Escrevi que não aconteceu “nada” a António Costa por mera facilidade de expressão, porque na verdade aconteceu muita coisa: ganhou uma maioria absoluta e, depois de crises, demissões e solavancos, continua a aparecer em primeiro lugar na maioria das sondagens. Ainda esta semana, o barómetro do Correio da Manhã dá o PS em primeiro lugar nas intenções de voto, com o brinde de uma curta mas significativa subida de 0,1%.
António Costa tem usado uma ideia feita e gasta para explicar este fenómeno. Segundo ele, há uma enorme dissonância entre a “opinião pública” e a “opinião publicada”, sendo os comentadores políticos um grupo de alienados que vivem, respiram e conspiram numa bolha que começa no Príncipe Real e acaba no Chiado, tristemente afastados das preocupações e opiniões do “país real”. Mas, ao dizer isto, o primeiro-ministro está a ser modesto. Não há aqui um vício dos comentadores — há uma virtude de António Costa, que se transformou num político anti-aderente.
Naturalmente, é possível derrotar um “político Teflon”, mas isso exige muito tempo, alguma sorte e bastante perseverança. Tendo em conta todas essas dificuldades, a História mostra que a melhor forma de tirar um “político Teflon” do poder é a aposentadoria. Há três grandes razões para alguém sair de um governo e calçar as pantufas: o limite de mandatos, o cansaço ou uma reforma dourada. A primeira não se aplica a António Costa porque a nossa Constituição permite que um primeiro-ministro fique indefinidamente no poder caso tenha vontade e votos; já as outras duas poderão ter-se juntado para levar o líder do PS a indiciar que não pretende recandidatar-se em 2026 — Costa é primeiro-ministro em altas rotações desde 2015 e, claramente, gostaria de dar a Bruxelas o privilégio de poder privar com a sua excelsa pessoa.

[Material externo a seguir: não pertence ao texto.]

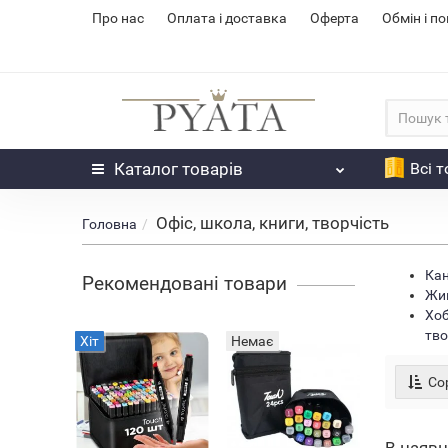
Про нас
Оплата і доставка
Оферта
Обмін і п
Каталог
товарів
Всі 
Офіс, школа, книги, творчість
Головна
Кан
Рекомендовані товари
Жив
Хоб
тво
Хіт
Немає
Сор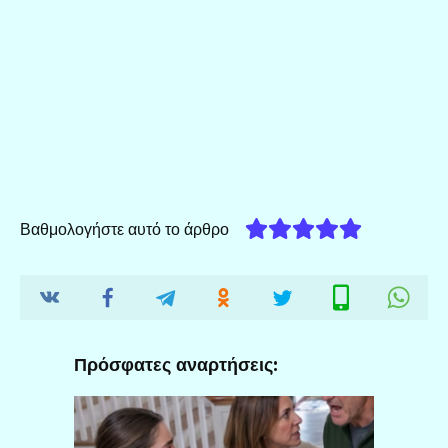
Βαθμολογήστε αυτό το άρθρο
Πρόσφατες αναρτήσεις: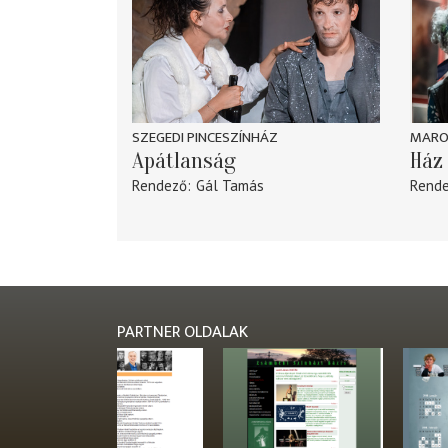
SZEGEDI PINCESZÍNHÁZ
MARO
Apátlanság
Ház 
Rendező
Gál Tamás
Rend
PARTNER OLDALAK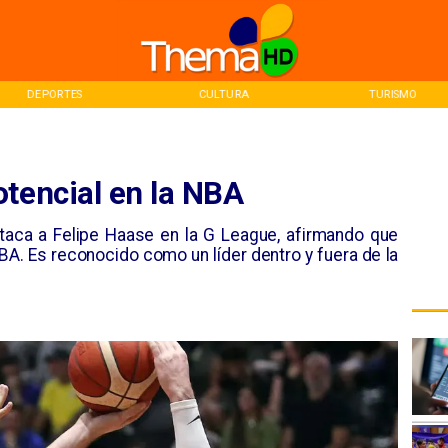
DEPORTES
CULTURA
TURISMO
otencial en la NBA
aca a Felipe Haase en la G League, afirmando que
NBA. Es reconocido como un líder dentro y fuera de la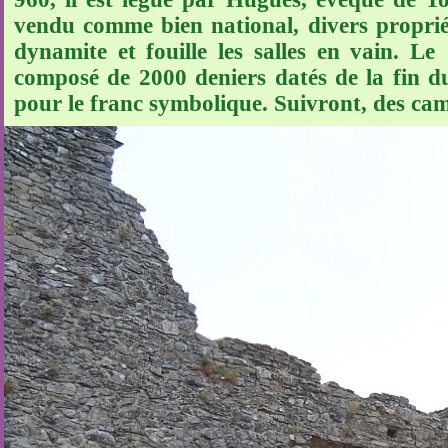
vendu comme bien national, divers propriét
dynamite et fouille les salles en vain. L
composé de 2000 deniers datés de la fin du
pour le franc symbolique. Suivront, des ca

Saber que António Costa está no seu último mandato como primeiro-ministro resolve um problema do PSD e da direita: em princípio, não terá que enfrentar novamente o “político Teflon”. Mas, ao mesmo tempo que resolve um problema, apresenta uma dúvida angustiante: e se, ao longo destes últimos anos, o PS se tiver transformado num “partido Teflon”, que mantém os seus poderes anti-aderentes independentemente da liderança?
Desde 1974 que o PS aspira a ser o partido natural de Governo. E desde 1976 que, olhando para o mapa de resultados das primeiras legislativas, o PS se comporta como o único partido verdadeiramente nacional , por ter uma maior capacidade de ganhar eleições em todo o território. A dada altura, Francisco Sá Carneiro ambicionava ter “um governo, uma maioria e um Presidente”. Os socialistas não tinham três pedidos, tinham apenas um: ter “um partido”. Um partido que pede votos à esquerda e ganha votos à direita. Um partido inevitável, que acompanha a nossa vida em todos os momentos, do berço à cova. A direita portuguesa só tem até 2026 para perceber como é que se derrota um “partido Teflon”. É capaz de não ser fácil.